Lacking any compelling theory on the above, I’ll simply close out the crosswalk with a few random tidbits about the sticker set.
- While the card set is famous for its many errors and variations, the sticker set has no known variations and only one recognized uncorrected error (UER): the misspelling of Davey (or Dave) Lopes as Davy. (The same UER occurs in the card set.)
- While a wonderful innovation of the Fleer card sets, not just in 1981 but in subsequent years, was to sequence the cards by team, the numbering of the stickers appears completely random.
- Sadly for Jays fans, the sticker set includes no Toronto players despite all 25 other teams being represented.
Carew is smiling more on the sticker than the card.
LikeLike
Yeah, the Carew is DEFINITELY a different photo. Look at the space between the A and the brim on the cap. On the card there’s basically none; on the sticker there’s a fair amount.

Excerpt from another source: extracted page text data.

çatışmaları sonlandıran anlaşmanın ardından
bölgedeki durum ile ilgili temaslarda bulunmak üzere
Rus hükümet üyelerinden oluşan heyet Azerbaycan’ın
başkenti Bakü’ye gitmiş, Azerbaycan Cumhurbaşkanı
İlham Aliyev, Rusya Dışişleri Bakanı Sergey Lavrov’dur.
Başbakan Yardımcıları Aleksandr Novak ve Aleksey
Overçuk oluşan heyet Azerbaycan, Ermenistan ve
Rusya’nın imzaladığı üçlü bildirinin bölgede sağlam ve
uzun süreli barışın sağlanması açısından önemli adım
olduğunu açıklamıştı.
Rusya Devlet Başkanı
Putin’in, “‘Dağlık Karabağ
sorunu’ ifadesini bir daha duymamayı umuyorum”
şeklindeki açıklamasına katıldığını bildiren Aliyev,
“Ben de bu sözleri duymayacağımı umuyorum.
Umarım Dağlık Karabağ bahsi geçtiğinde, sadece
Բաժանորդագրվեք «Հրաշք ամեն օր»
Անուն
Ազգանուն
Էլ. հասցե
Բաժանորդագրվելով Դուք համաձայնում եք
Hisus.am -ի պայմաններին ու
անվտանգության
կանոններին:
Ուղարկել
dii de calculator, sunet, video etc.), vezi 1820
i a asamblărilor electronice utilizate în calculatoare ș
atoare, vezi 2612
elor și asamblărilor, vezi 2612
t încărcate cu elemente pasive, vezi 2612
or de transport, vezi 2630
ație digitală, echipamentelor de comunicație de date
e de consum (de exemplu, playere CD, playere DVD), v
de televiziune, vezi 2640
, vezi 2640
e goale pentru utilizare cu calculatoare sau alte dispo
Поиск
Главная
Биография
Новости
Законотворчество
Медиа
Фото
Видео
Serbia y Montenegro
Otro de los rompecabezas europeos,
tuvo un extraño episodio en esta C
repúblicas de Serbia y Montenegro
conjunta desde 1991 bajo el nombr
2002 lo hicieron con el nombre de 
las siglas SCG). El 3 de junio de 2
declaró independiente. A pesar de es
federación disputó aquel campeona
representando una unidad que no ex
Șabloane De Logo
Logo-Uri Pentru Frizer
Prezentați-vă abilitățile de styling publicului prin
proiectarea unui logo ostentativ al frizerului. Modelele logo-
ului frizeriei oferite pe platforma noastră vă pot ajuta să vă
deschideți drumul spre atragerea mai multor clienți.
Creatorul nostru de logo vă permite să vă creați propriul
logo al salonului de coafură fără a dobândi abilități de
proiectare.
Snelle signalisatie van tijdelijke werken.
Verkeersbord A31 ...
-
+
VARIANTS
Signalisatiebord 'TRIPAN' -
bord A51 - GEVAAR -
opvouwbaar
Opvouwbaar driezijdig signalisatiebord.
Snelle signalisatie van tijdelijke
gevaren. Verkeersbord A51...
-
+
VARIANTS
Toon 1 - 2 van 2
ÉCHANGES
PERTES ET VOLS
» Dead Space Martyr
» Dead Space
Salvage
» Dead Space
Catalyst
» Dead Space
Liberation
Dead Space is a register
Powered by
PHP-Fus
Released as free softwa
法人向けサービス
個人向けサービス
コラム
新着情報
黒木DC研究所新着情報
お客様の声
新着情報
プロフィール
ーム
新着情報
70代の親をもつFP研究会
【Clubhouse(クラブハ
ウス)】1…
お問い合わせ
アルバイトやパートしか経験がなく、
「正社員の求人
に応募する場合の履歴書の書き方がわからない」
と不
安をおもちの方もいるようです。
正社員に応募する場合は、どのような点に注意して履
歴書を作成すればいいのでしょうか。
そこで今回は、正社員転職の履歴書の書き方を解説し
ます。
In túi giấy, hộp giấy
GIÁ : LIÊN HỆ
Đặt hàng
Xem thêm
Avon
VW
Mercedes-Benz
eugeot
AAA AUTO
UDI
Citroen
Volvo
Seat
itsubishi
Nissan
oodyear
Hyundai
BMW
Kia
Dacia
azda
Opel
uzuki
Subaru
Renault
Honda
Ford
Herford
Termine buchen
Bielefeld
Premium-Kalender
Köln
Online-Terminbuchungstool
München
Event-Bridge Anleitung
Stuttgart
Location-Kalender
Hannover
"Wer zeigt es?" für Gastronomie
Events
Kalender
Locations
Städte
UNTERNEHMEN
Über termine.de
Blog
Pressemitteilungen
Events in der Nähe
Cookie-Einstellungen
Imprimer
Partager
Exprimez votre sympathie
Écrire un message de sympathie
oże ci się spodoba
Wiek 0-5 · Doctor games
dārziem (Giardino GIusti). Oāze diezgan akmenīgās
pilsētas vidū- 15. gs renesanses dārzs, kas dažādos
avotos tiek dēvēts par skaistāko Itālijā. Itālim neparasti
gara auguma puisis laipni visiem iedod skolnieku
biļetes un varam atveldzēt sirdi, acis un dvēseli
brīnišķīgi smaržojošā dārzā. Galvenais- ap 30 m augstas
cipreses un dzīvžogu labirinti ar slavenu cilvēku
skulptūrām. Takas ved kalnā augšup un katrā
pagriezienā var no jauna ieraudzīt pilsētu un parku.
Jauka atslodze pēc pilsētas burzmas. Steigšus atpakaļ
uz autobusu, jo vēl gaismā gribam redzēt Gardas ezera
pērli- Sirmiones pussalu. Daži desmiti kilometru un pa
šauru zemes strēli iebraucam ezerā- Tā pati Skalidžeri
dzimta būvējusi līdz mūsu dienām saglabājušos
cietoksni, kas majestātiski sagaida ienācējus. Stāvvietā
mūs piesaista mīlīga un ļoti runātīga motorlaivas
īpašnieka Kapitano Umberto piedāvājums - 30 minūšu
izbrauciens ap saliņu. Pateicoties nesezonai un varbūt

I love that there are two different pictures of Sutton Suttoning! Dave Winfield is more or less Suttoning on his card (but not the sticker) although he has his right hand on top.
LikeLike
The two Carews look like they are from the same shoot just taken from different angles. The background on the card is sky, what looks like snow covered mountain tops, and then a non-snow covered portion of the mountain or trees (can’t really tell). Blue, white, and brown, regardless of what the actual objects in the background are. The background on the sticker looks like the same brownish portion of the background on the card. Maybe the camera lens is more zoomed in on the sticker photo than on the card photo. Perhaps the photographer is kneeling in one shot and standing in the other, though maybe that would affect the shadow on Carew’s left shoulder.
LikeLiked by 1 person
Jason thank you for your insightful post! Although the set did contain a slew of print errors the photography of many of the players is outstanding! The set has a different look and feel when compared to its 1981 Topps counterpart. I too recently rediscovered this gem of a series. It deserves a unique place in the collecting patheon and should never be dismissed as “junk wax”-a phrase I personally disdain!
LikeLiked by 1 person
Phew, a post I don’t have to do now! Great stuff (P.S. I may still write something).